Vienna University of Technology researchers are using what's known as Raman-spectroscopy, which involves irradiating a sample with a laser beam. When the light is scattered by the molecules of the sample, it can change the light's wavelength, and thus its colour.
And by analyzing the colour spectrum of the scattered light, it's possible to work out what type of molecules did the scattering.
Until now, samples had to be placed very close to the laser and the light detector for this kind of Raman-spectroscopy.
"Among hundreds of millions of photons, only a few trigger a Raman-scattering process in the sample," says the university's Bernhard Zachhuber.
These scattered particles of light are scattered uniformly in all directions, so that only a tiny fraction travel back to the light detector.
From this very weak signal, though, it's possible to extract enough information using a highly efficient telescope and extremely sensitive light detectors.
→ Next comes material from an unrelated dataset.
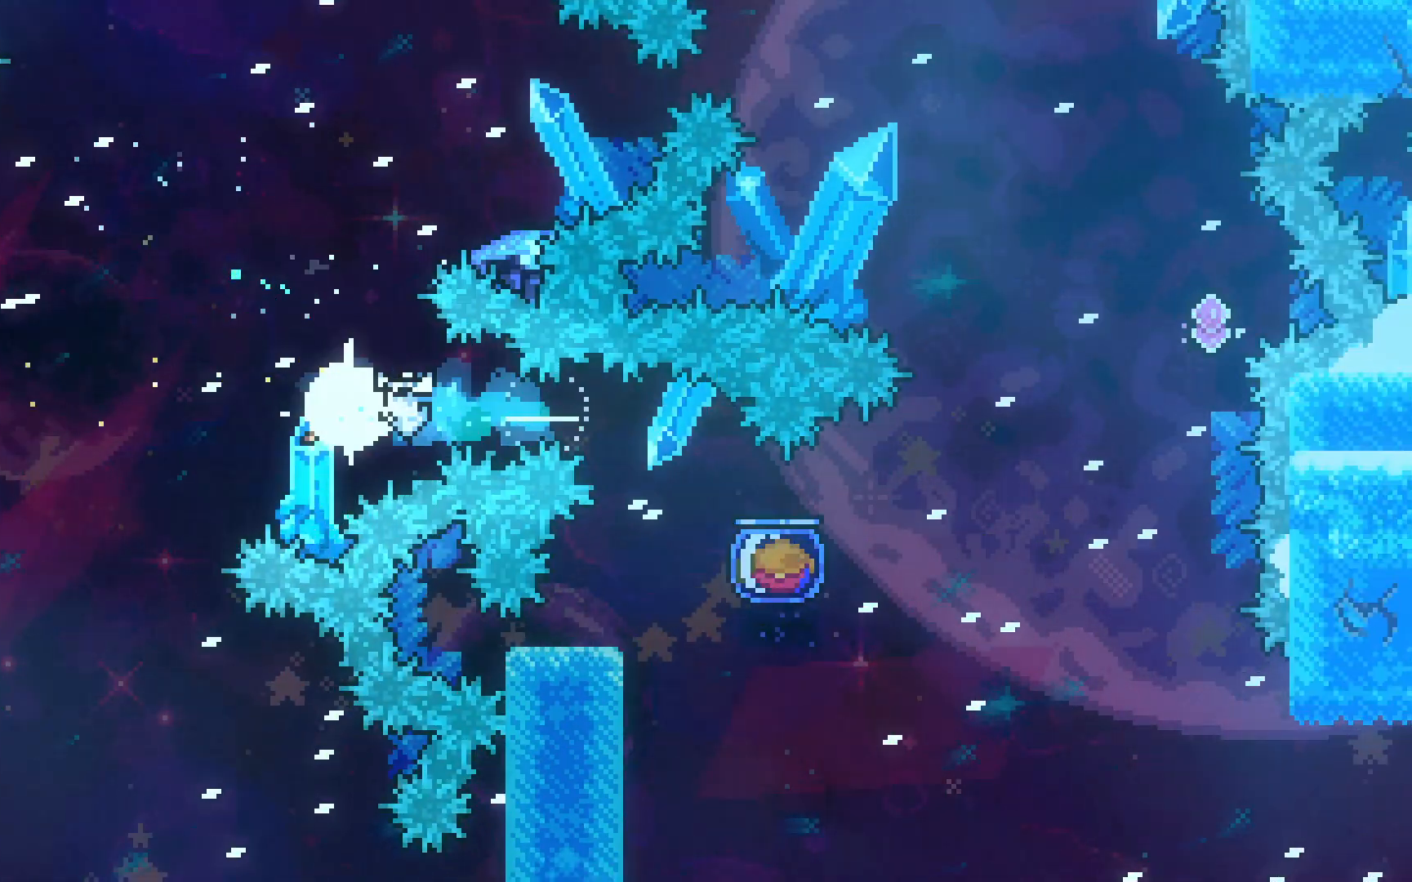
{"keys": [], "events": [[100, "right", "up"], [183, "dash", "up"]]}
The team worked with the Austrian military to test the system with frequently used explosives, such as TNT, ANFO or RDX. And, says Engelene Chrysostom, "Even at a distance of more than a hundred meters, the substances could be detected reliably."
And the same held true even when the sample was hidden in a nontransparent container. The laser beam is scattered by the container wall, but a small portion of the beam penetrates the box, where it can still excite Raman-scattering processes.
The team expects applications in airport security checks, as well as adacdemic research, for example geological analysis on a Mars mission.